Stated problem: Extract the difference lines from each of the records below and reproduce every line verbatim, in the order given.

Supplied material:
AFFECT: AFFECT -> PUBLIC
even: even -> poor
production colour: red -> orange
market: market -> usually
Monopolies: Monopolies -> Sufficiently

Result of this task:
AFFECT: AFFECT -> PUBLIC
even: even -> poor
production colour: red -> orange
market: market -> usually
Monopolies: Monopolies -> Sufficiently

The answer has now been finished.